Third, the progress of asset evaluation. Before the acquisition agreement is signed, the assets of Tianshan Grand Canyon Company need to be evaluated. The assessment, which was scheduled to be completed by November 1, 2017, was not reviewed until June 2018 by a working group sent by the county government. After a three-month review, the Working Group concluded that the accounts were not clear and needed to be audited first. In August 2018, the county government commissioned an accounting firm to conduct an audit of the company's financial assets. The company believes that its project is clear and that the county government has delayed it for various reasons. The response given by the county government is to quantify the assets of the scenic spot according to law.

Due to this controversy, the operation status of Tianshan Grand Canyon scenic spot is worrying. At present, ticket management is mainly responsible for the Ürümqi County Government and the Nanshan Scenic Area Management Committee, while the interval car and catering services are responsible for the Tianshan Grand Canyon Company. Both sides believe that the other is the beneficiary. Moreover, due to various factors, the operation of the scenic spot has been affected. If the construction of scenic facilities is not in place and the number of tourists is not up to standard, it is likely to face the loss of the title of 5A scenic spot.

=== Development issues ===
The old development concept of scenic spots makes the scenic spots face a lot of development problems. There is little publicity in places such as these. The official website is not up to date, lack of engine links in multiple languages, lack of interaction, etc. This makes it impossible to provide tourist guides in a targeted and timely manner. Second, although there is propaganda about Kazakh culture in the scenic area, it does not form a unified management. In addition, although Kazakh folk culture is also regarded as an important part of the development of the scenic spot, the local pastoralists do not think so. They will only wear their own national costumes when requested by tourists, and traditional events will be held only when requested by tourists. Local residents did not pay attention to the role of national culture in the development of tourism, but to cater to consumers for economic interests, and national culture became an exchange. This situation has an impact on the change and survival of national culture.

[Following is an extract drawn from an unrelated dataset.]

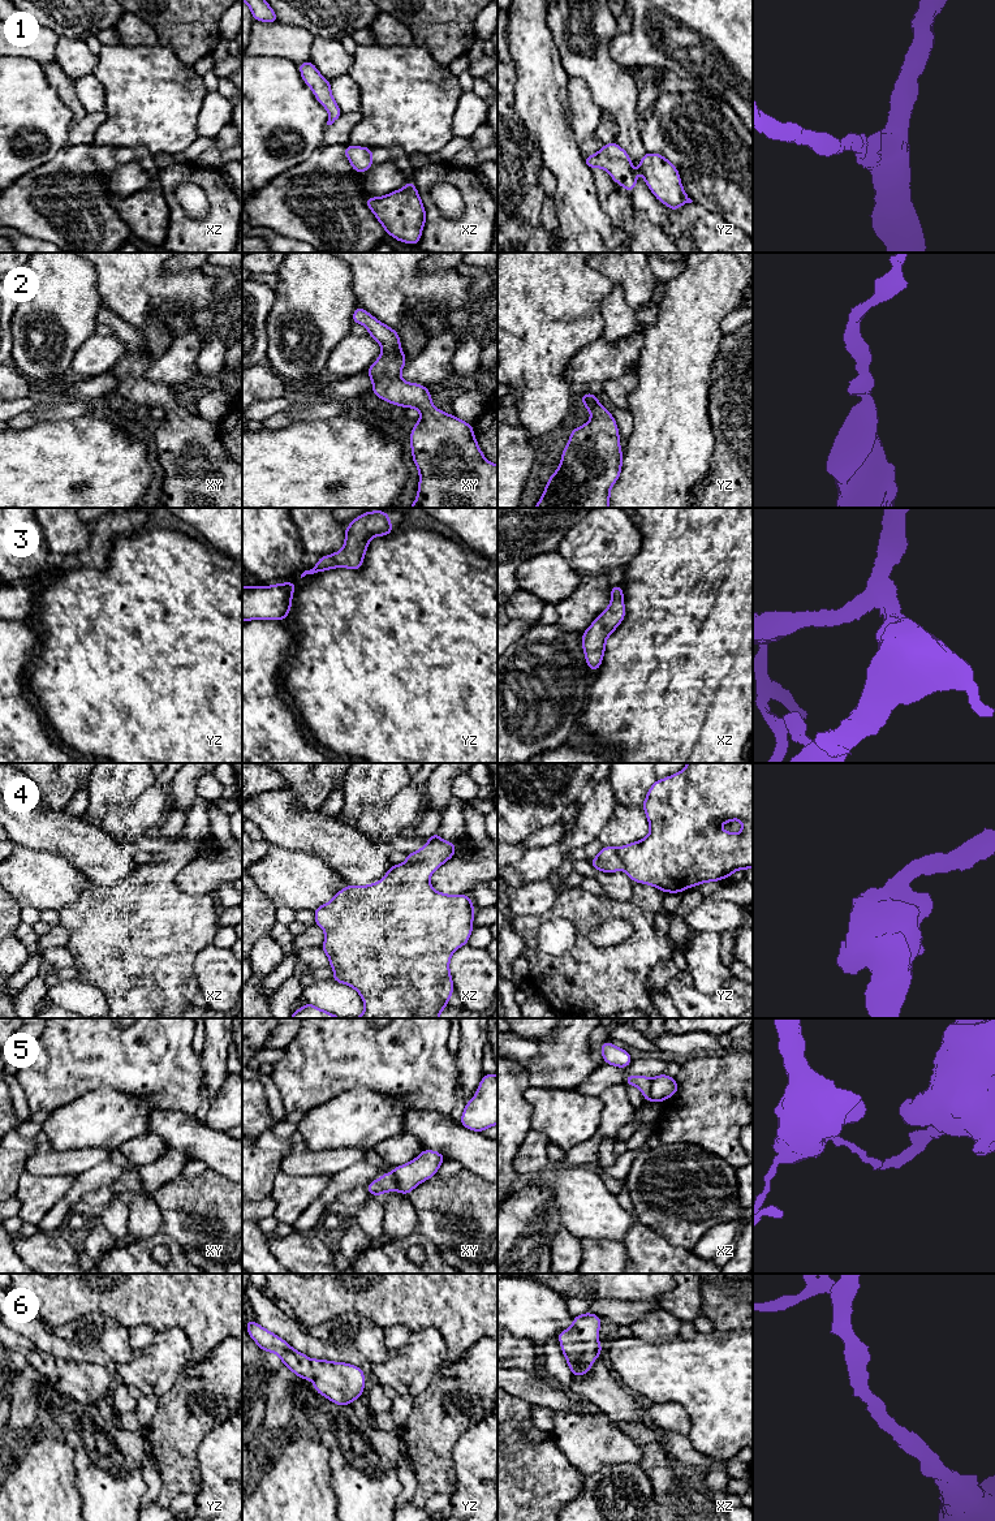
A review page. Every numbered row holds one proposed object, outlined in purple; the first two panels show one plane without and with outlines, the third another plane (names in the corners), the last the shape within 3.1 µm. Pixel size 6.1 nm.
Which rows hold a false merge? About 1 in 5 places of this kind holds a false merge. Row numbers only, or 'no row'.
5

In addition, less than one-tenth of senior management is from tourism-related professions. At the same time, the management system of Tianshan Grand Canyon scenic spot is not perfect. This leaves the area facing some management problems. For example, due to seasonal reasons, there are obvious differences in the off-peak season of scenic spots, which has led to occasional idle and sometimes insufficient supply of scenic services. The surge in self-driving tourists during the holiday season poses a challenge to traffic in the scenic area. Scenic areas are also at risk of sanitation and environmental pollution. Herdsmen in the scenic area provide accommodation for tourists, but because the facilities and sanitary conditions are different, tourists face risks when eating. Environmental and resource protection systems are not fully implemented, and areas with concentrated tourist activities face different pressures.